Task brief =
Your output should consist of the lines from the first line of the records below through the one with "right eye: (280, 106)", exactly, minus the pictures.

[Saved data entries]
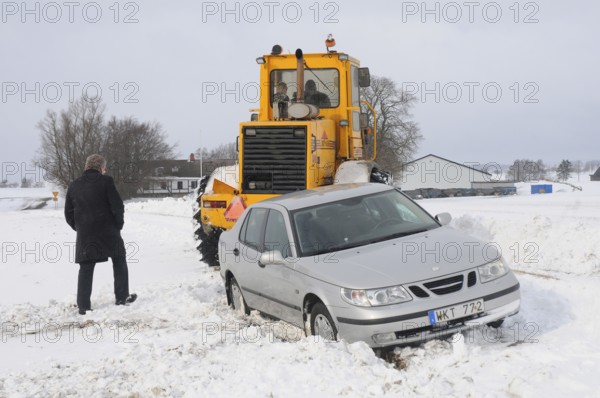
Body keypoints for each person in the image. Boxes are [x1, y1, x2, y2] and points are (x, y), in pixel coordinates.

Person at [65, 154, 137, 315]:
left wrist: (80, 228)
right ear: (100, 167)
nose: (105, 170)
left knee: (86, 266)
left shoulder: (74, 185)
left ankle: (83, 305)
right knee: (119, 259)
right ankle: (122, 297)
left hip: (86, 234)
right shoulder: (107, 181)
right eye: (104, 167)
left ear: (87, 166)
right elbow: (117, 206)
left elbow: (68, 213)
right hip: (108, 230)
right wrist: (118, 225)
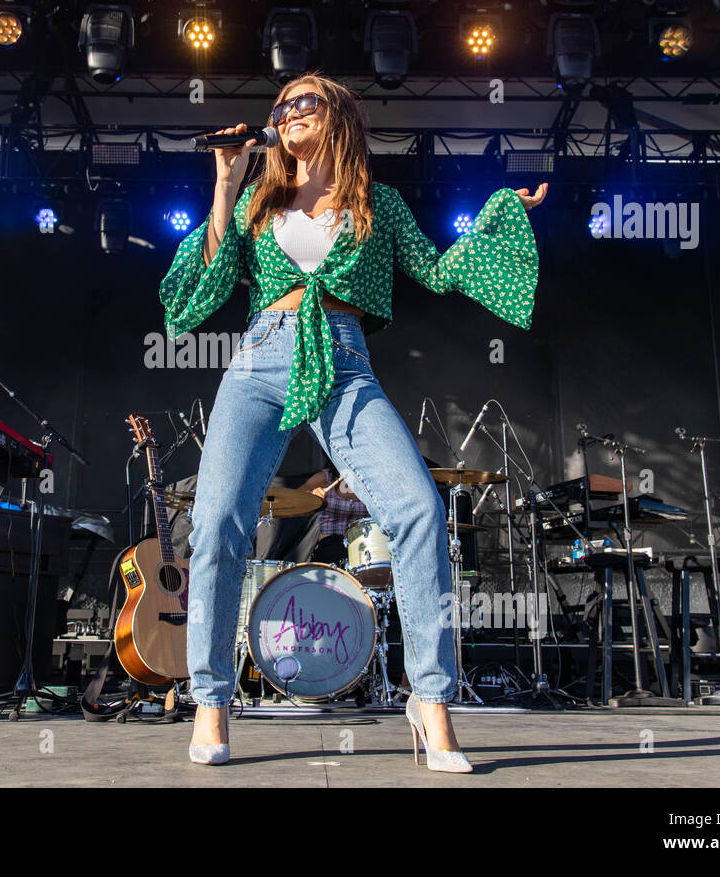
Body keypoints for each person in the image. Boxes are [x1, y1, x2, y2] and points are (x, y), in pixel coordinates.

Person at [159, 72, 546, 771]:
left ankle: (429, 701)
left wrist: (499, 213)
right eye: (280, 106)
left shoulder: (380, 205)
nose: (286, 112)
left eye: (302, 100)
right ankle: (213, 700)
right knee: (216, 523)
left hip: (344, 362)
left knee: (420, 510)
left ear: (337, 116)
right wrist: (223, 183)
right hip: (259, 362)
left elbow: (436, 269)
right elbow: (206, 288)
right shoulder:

Answer area =
Body keypoints for each person in the image. Boxes are [x1, y1, x2, y2] and points are (x, y), in pixel coordinates.

Person at [65, 154, 137, 315]:
left wrist: (80, 228)
right ear: (100, 167)
nose: (105, 170)
left knee: (86, 266)
left shoulder: (74, 185)
left ankle: (83, 305)
right knee: (119, 259)
right ankle: (122, 297)
left hip: (86, 234)
right shoulder: (107, 181)
right eye: (104, 167)
left ear: (87, 166)
right elbow: (117, 206)
left elbow: (68, 213)
right hip: (108, 230)
right wrist: (118, 225)
Body keypoints for each person in the image. Boxes are [x1, y1, x2, y2] and points are (x, y), in pixel coordinates.

Person at [159, 72, 546, 771]:
left ankle: (429, 701)
left wrist: (499, 213)
right eye: (280, 106)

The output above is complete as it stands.